Deputada que protestava contra o golpe é agredida por ministro usurpador

:: Da redação24 de maio de 2016

Moema Gramacho, que carregava um cartaz com os dizeres “Delcídio = Jucá. Prisão e Conselho de Ética Já” foi empurrada e ameaçada por Geddel Vieira LimaNa linha de frente do protesto contra a presença do presidente provisório Michel Temer no Senado, na última segunda-feira (23), a deputada federal Moema Gramacho (PT-BA) foi vítima da truculência do secretário interino de Governo, Geddel Vieira Lima (PMDB), e da polícia legislativa da Casa. Moema carregava um pequeno cartaz com os dizeres “Delcídio = Jucá. Prisão e Conselho de Ética Já”—referência ao breve ministro do Planejamento, Romero Jucá (PMDB), flagrado por um grampo combinando o impeachment da presidenta Dilma Rousseff como forma de deter a Operação Lava Jato.

Jucá era um dos integrantes da entourage de Temer, que veio ao Senado apresentar ao presidente do Congresso, Renan Calheiros (PMDB-AL), a nova proposta de meta fiscal do governo golpista, que está sendo votada nesta terça-feira (24). Além de ser empurrada e ameaçada por Geddel, Moema foi ameaçada de prisão pela Polícia do Senado. Um segurança arrancou o cartaz das mãos da deputada e o rasgou. “Rasgou meu cartaz? Não tem problema, eu tenho outro”, ironizou ela, desdobrando outra folha de papel com dizeres semelhantes.

Michel Temer (PMDB) foi recebido no Senado aos gritos de “golpista, golpista, golpista”. Ele estava acompanhado de vários integrantes de sua junta provisória — além de Geddel e Jucá, Eliseu Padilha (interino da Casa Civil) e Henrique Meirelles (interino da Fazenda).
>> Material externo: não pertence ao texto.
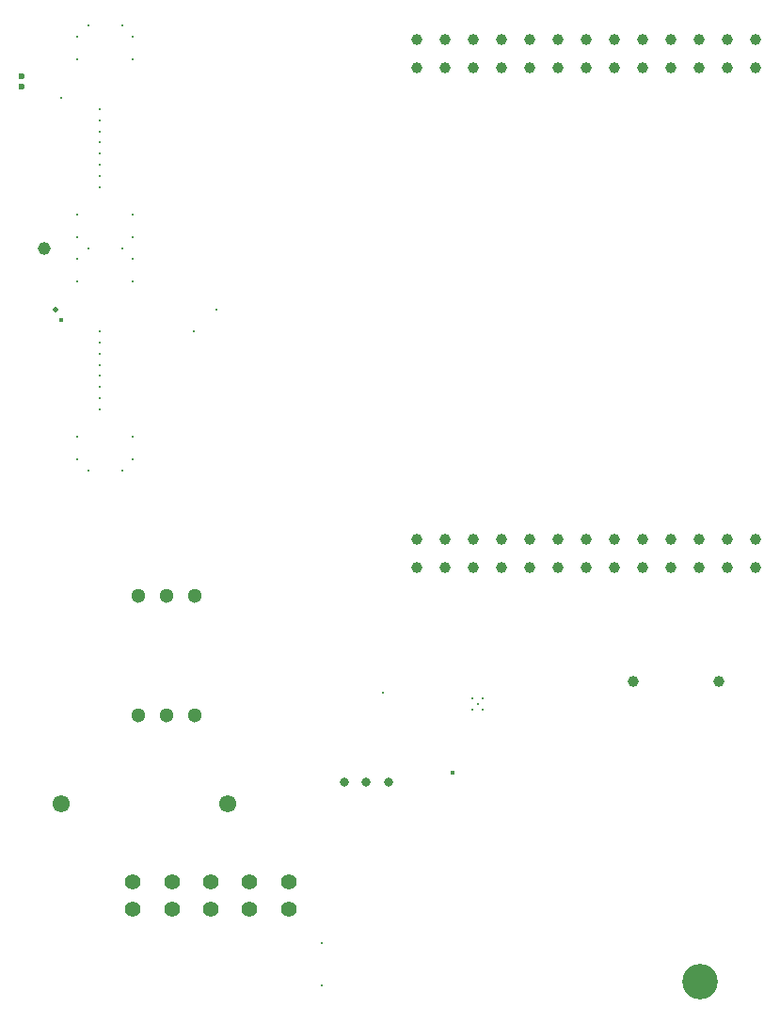
<source format=gbr>
%TF.GenerationSoftware,KiCad,Pcbnew,9.0.2*%
%TF.CreationDate,2025-06-09T15:32:08+03:00*%
%TF.ProjectId,PMCPU-LLU,504d4350-552d-44c4-9c55-2e6b69636164,rev?*%
%TF.SameCoordinates,Original*%
%TF.FileFunction,Plated,1,2,PTH,Drill*%
%TF.FilePolarity,Positive*%
%FSLAX46Y46*%
G04 Gerber Fmt 4.6, Leading zero omitted, Abs format (unit mm)*
G04 Created by KiCad (PCBNEW 9.0.2) date 2025-06-09 15:32:08*
%MOMM*%
%LPD*%
G01*
G04 APERTURE LIST*
%TA.AperFunction,ViaDrill*%
%ADD10C,0.300000*%
%TD*%
%TA.AperFunction,ViaDrill*%
%ADD11C,0.400000*%
%TD*%
%TA.AperFunction,ViaDrill*%
%ADD12C,0.500000*%
%TD*%
%TA.AperFunction,ViaDrill*%
%ADD13C,0.600000*%
%TD*%
%TA.AperFunction,ComponentDrill*%
%ADD14C,0.800000*%
%TD*%
%TA.AperFunction,ComponentDrill*%
%ADD15C,1.000000*%
%TD*%
%TA.AperFunction,ComponentDrill*%
%ADD16C,1.150000*%
%TD*%
%TA.AperFunction,ComponentDrill*%
%ADD17C,1.300000*%
%TD*%
%TA.AperFunction,ComponentDrill*%
%ADD18C,1.400000*%
%TD*%
%TA.AperFunction,ComponentDrill*%
%ADD19C,1.550000*%
%TD*%
%TA.AperFunction,ComponentDrill*%
%ADD20C,3.200000*%
%TD*%
G04 APERTURE END LIST*
D10*
X-35500000Y33500000D03*
X-34000000Y39000000D03*
X-34000000Y37000000D03*
X-34000000Y23000000D03*
X-34000000Y21000000D03*
X-34000000Y19000000D03*
X-34000000Y17000000D03*
X-34000000Y3000000D03*
X-34000000Y1000000D03*
X-33000000Y40000000D03*
X-33000000Y20000000D03*
X-33000000Y0D03*
X-32000000Y32500000D03*
X-32000000Y31500000D03*
X-32000000Y30500000D03*
X-32000000Y29500000D03*
X-32000000Y28500000D03*
X-32000000Y27500000D03*
X-32000000Y26500000D03*
X-32000000Y25500000D03*
X-32000000Y12500000D03*
X-32000000Y11500000D03*
X-32000000Y10500000D03*
X-32000000Y9500000D03*
X-32000000Y8500000D03*
X-32000000Y7500000D03*
X-32000000Y6500000D03*
X-32000000Y5500000D03*
X-30000000Y40000000D03*
X-30000000Y20000000D03*
X-30000000Y0D03*
X-29000000Y39000000D03*
X-29000000Y37000000D03*
X-29000000Y23000000D03*
X-29000000Y21000000D03*
X-29000000Y19000000D03*
X-29000000Y17000000D03*
X-29000000Y3000000D03*
X-29000000Y1000000D03*
X-23500000Y12500000D03*
X-21500000Y14500000D03*
X-12000000Y-42500000D03*
X-12000000Y-46355000D03*
X-6500000Y-20000000D03*
X1500000Y-20500000D03*
X1500000Y-21500000D03*
X2000000Y-21000000D03*
X2500000Y-20500000D03*
X2500000Y-21500000D03*
D11*
X-35500000Y13500000D03*
X-215000Y-27215000D03*
D12*
X-36000000Y14500000D03*
D13*
X-39000000Y35500000D03*
X-39000000Y34500000D03*
D14*
%TO.C,J11*%
X-10000000Y-28000000D03*
X-8000000Y-28000000D03*
X-6000000Y-28000000D03*
D15*
%TO.C,U5*%
X-3440000Y38770000D03*
X-3440000Y36230000D03*
X-3440000Y-6230000D03*
X-3440000Y-8770000D03*
X-900000Y38770000D03*
X-900000Y36230000D03*
X-900000Y-6230000D03*
X-900000Y-8770000D03*
X1640000Y38770000D03*
X1640000Y36230000D03*
X1640000Y-6230000D03*
X1640000Y-8770000D03*
X4180000Y38770000D03*
X4180000Y36230000D03*
X4180000Y-6230000D03*
X4180000Y-8770000D03*
X6720000Y38770000D03*
X6720000Y36230000D03*
X6720000Y-6230000D03*
X6720000Y-8770000D03*
X9260000Y38770000D03*
X9260000Y36230000D03*
X9260000Y-6230000D03*
X9260000Y-8770000D03*
X11800000Y38770000D03*
X11800000Y36230000D03*
X11800000Y-6230000D03*
X11800000Y-8770000D03*
X14340000Y38770000D03*
X14340000Y36230000D03*
X14340000Y-6230000D03*
X14340000Y-8770000D03*
%TO.C,J1*%
X16000000Y-19000000D03*
%TO.C,U5*%
X16880000Y38770000D03*
X16880000Y36230000D03*
X16880000Y-6230000D03*
X16880000Y-8770000D03*
X19420000Y38770000D03*
X19420000Y36230000D03*
X19420000Y-6230000D03*
X19420000Y-8770000D03*
X21960000Y38770000D03*
X21960000Y36230000D03*
X21960000Y-6230000D03*
X21960000Y-8770000D03*
%TO.C,J1*%
X23750000Y-19000000D03*
%TO.C,U5*%
X24500000Y38770000D03*
X24500000Y36230000D03*
X24500000Y-6230000D03*
X24500000Y-8770000D03*
X27040000Y38770000D03*
X27040000Y36230000D03*
X27040000Y-6230000D03*
X27040000Y-8770000D03*
D16*
%TO.C,U2*%
X-37000000Y20000000D03*
D17*
%TO.C,J4*%
X-28540000Y-11235000D03*
%TO.C,J5*%
X-28540000Y-22000000D03*
%TO.C,J4*%
X-26000000Y-11235000D03*
%TO.C,J5*%
X-26000000Y-22000000D03*
%TO.C,J4*%
X-23460000Y-11235000D03*
%TO.C,J5*%
X-23460000Y-22000000D03*
D18*
%TO.C,J3*%
X-29000000Y-37000000D03*
X-29000000Y-39500000D03*
X-25500000Y-37000000D03*
X-25500000Y-39500000D03*
X-22000000Y-37000000D03*
X-22000000Y-39500000D03*
X-18500000Y-37000000D03*
X-18500000Y-39500000D03*
X-15000000Y-37000000D03*
X-15000000Y-39500000D03*
D19*
%TO.C,U1*%
X-35500000Y-30000000D03*
X-20500000Y-30000000D03*
D20*
%TO.C,PE1*%
X22000000Y-46000000D03*
M02*

</source>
Romero Jucá chegou ministro do Planejamento e foi embora como “licenciado”, afastado do cargo que ocupou por 11 dias após a revelação de que o golpe contra Dilma, do qual foi um dos grandes articuladores, foi uma manobra para acabar com as investigações de corrupção.

Moema Gramacho lembrou que os crimes de Romero Jucá e Delcídio do Amaral são rigorosamente iguais. O ex-senador Delcídio foi preso e cassado ao ser flagrado por um grampo combinando uma tentativa de obstrução da Lava Jato. “É claro que Jucá tem que ter o direito de defesa, mas tem que ter o mesmo tratamento. Aliás, o que apareceu na gravação de Romero Jucá é bem mais grave do que estava na gravação de Delcídio. Portanto está na hora do Jucá ser preso também, e ser julgado pelo Senado pelas declarações que fez”, defendeu a parlamentar.